Refeeds where done each week, and remained unchanged. I simply told clients to add 100 carbs to their daily totals and that would be a higher carb day once a week. Example, if someone was eating 350 carbs a day, their refeed day would be 450 carbs. Pro/fats remained unchanged on refeed days.
Another few interesting things to note- all clients just got pro/carb/fat totals given to them for their daily diets, they could eat them however they liked. The also could eat any food they wanted as long as they hit their calorie/macro totals by the end of the day so flexible dieting and IIFYM was present. They could also eat as many or as few meals as they wanted, 3, 4, 5, 8, didn’t matter it was up to them.
So what can we take away from this? Here are the take home points, and also some situations this may work very well:
– Carbs can get higher with pro/fats set at moderate levels for endo/carb sensitive individuals.
– Adding 10-20 carbs a week can be done when some small short amounts of HIIT cardio are done that week. 3 HIIT intervals after training for 1 week followed by 1 week off HIIT works very well at offsetting the added calories, getting metabolism fired up, and seems to show that a lot of fat loss can happen while adding calories. Win-Win.
– This may be a way to add muscle (strength gains were reported by almost every participant) and lose fat at the same time while getting calories as high as possible.

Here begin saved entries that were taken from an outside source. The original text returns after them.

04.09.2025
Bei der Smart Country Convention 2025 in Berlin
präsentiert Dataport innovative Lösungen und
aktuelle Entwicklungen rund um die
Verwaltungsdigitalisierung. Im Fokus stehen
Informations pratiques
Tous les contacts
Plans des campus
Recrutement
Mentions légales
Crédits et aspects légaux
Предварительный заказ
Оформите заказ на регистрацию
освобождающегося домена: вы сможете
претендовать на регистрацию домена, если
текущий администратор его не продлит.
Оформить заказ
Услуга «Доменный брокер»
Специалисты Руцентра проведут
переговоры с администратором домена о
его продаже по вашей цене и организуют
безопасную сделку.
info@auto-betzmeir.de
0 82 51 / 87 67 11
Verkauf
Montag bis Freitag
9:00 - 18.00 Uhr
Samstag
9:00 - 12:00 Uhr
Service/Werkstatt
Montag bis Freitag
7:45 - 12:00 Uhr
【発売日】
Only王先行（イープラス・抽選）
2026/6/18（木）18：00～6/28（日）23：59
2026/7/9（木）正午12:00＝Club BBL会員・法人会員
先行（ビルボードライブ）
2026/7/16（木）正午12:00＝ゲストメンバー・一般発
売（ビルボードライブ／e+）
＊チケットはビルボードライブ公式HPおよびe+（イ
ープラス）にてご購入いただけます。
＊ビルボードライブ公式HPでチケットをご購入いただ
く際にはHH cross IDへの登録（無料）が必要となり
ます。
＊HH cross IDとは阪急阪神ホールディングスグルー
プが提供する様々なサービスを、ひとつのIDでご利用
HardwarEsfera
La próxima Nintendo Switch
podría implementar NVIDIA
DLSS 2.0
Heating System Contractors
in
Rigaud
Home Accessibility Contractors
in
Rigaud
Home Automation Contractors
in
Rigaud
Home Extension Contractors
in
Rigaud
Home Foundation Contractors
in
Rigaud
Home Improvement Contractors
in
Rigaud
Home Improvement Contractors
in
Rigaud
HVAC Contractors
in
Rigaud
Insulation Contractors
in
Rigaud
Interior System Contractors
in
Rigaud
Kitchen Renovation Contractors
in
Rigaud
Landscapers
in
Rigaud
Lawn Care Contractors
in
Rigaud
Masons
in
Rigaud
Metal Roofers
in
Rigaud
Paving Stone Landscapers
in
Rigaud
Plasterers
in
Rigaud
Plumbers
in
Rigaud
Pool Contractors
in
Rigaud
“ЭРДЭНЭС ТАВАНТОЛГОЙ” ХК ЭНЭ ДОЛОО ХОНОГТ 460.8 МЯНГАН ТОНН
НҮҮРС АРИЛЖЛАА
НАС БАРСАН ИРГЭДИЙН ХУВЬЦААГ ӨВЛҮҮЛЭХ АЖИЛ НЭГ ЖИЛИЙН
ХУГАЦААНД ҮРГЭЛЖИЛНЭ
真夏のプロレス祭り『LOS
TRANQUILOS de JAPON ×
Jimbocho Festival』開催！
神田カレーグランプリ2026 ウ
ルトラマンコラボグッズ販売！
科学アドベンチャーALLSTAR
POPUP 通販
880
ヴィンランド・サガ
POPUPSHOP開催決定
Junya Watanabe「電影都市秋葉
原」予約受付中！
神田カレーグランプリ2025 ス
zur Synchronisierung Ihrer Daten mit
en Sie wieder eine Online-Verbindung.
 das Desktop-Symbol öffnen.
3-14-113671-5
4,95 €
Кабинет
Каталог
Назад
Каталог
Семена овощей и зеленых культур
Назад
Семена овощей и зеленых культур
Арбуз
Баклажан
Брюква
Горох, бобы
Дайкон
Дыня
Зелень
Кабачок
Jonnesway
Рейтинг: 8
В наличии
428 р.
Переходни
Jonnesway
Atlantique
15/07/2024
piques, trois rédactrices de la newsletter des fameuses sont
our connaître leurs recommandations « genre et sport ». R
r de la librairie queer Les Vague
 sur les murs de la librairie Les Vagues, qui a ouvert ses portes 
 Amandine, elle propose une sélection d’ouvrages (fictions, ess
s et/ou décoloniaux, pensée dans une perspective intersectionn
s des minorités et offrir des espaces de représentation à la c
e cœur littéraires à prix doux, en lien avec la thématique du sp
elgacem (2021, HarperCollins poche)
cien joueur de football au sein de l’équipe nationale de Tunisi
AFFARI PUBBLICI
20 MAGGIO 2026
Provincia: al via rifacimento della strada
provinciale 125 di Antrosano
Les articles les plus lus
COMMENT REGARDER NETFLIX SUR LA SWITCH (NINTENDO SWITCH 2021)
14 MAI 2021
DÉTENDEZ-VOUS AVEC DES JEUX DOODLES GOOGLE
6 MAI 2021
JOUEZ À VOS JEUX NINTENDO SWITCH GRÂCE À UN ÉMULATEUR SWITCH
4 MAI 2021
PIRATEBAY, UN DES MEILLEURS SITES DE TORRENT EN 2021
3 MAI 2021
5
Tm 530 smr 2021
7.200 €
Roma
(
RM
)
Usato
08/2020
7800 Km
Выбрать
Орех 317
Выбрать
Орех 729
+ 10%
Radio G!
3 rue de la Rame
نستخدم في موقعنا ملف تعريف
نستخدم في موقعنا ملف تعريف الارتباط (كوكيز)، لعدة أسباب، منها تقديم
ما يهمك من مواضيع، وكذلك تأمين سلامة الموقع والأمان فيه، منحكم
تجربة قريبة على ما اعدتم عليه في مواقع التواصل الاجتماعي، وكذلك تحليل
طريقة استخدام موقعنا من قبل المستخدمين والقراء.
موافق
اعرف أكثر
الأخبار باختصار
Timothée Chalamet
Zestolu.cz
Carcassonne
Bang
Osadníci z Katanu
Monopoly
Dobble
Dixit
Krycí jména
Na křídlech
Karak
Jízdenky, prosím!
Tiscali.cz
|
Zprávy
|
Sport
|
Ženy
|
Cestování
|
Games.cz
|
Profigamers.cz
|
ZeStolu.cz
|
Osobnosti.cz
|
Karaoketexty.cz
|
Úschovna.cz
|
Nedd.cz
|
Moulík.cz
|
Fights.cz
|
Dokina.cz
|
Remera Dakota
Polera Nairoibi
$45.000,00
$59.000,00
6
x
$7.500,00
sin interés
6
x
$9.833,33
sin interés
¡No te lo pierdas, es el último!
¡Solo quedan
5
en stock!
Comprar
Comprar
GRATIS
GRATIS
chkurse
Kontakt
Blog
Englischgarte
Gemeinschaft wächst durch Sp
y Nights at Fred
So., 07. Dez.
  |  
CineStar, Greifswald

– This may be a superior way to reverse diet after shows when metabolism is slow and fat gain is easy. I also did this plan with a lot of people in the Fall of 2014 and it worked very well with reverse dieting.
– This might be a good way to set up your contest prep diet by getting carbs as high as possible and staying lean. I did start some of my clients prep after doing this plan, and it has worked well as I simply told them not to do cardio at all for 3 weeks and then started their preps so they weren’t used to any HIIT at all. They have all be responding very well so far after using the new protocol to finish their offseasons.
– The addition of the carbs AND the 3 short HIIT intervals could both be working to speed up the metabolism and help with fat burning.
If you are someone wanting to eat more carbs, you might want to give this set up a try. I know what I learned from it is enough to use this as another tool in the tool box for my endomorphic and carb sensitive clients.